Что-то изменилось в распорядке лагерной жизни. Чаще устраивались аппели, длились дольше, были мучительнее, превращались в истязание. Разнеслись слухи, что ночами людей увозят на расстрел. Крематорий работал круглосуточно. Иных забирали днем. Люди знали, что их повезли «на газ». Так и говорилось с холодным безразличием: «на газ», будто на прогулку, на какую-то временную работу или в другой лагерь, откуда есть надежда спастись.
Однажды аппель был особенно бесконечным.

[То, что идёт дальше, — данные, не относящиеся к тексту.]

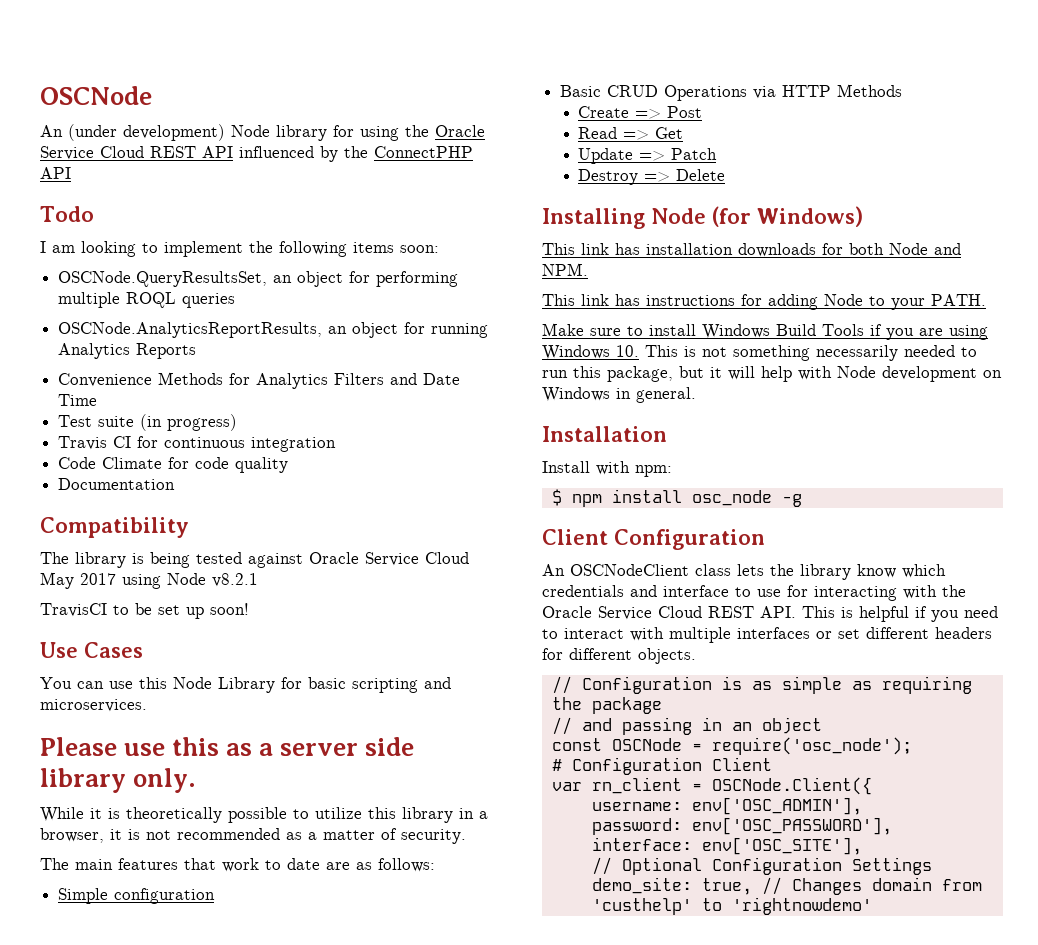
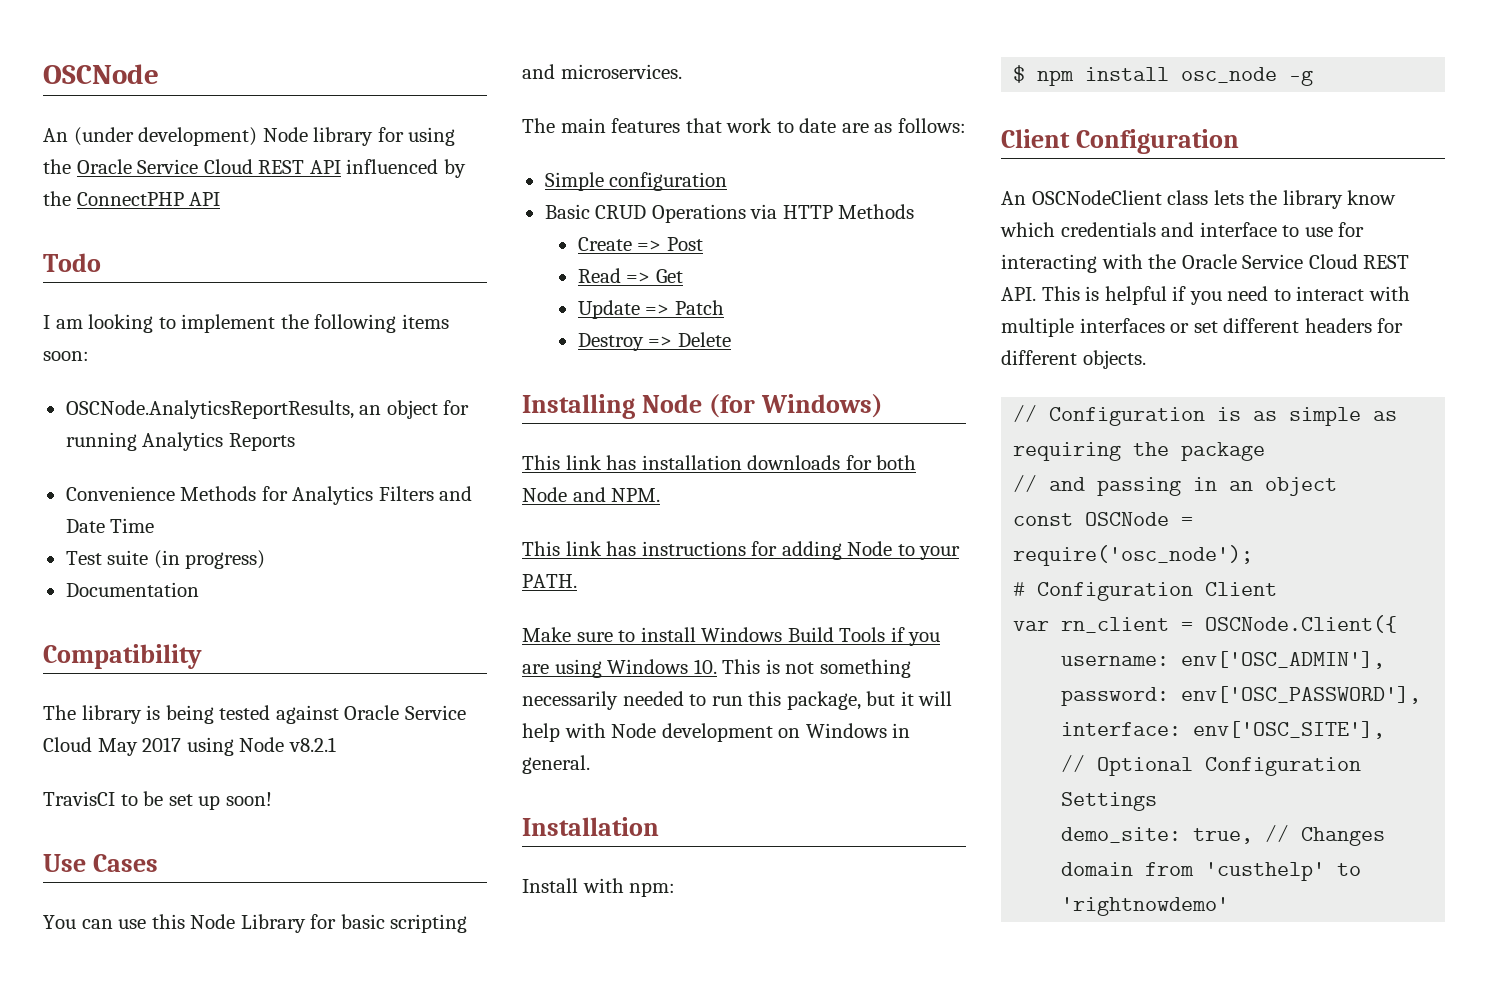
[58,271,459,287] [58,292,236,308] // OSCNode.QueryResultsSet, an object for performing multiple ROQL queries -> (89, 356) none
[58,436,337,452] [58,457,289,473] // Travis CI for continuous integration // Code Climate for code quality -> (266, 559) none
[40,737,415,756] [40,768,197,793] [40,807,488,823] [40,828,466,844] // Please use this as a server side library only. // While it is theoretically possible to utilize this library in a browser, it is not recommended as a matter of security. -> (682, 71) none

Узников под осенним дождем держали чуть ли не до сумерек, и люди совсем отупели от усталости. Вилли Шустер не обходил шеренг, как это делал прежний комендант; казалось, вся эта огромная, колышущаяся лагерная толпа, море полосатых фигур, пожелтевших лиц, черных капюшонов нисколько его не интересовали и он был занят какими-то важными и неотложными делами. Стоял с группой офицеров чуть в стороне, проверял какие-то списки, что-то вычеркивал, уточнял, сверял.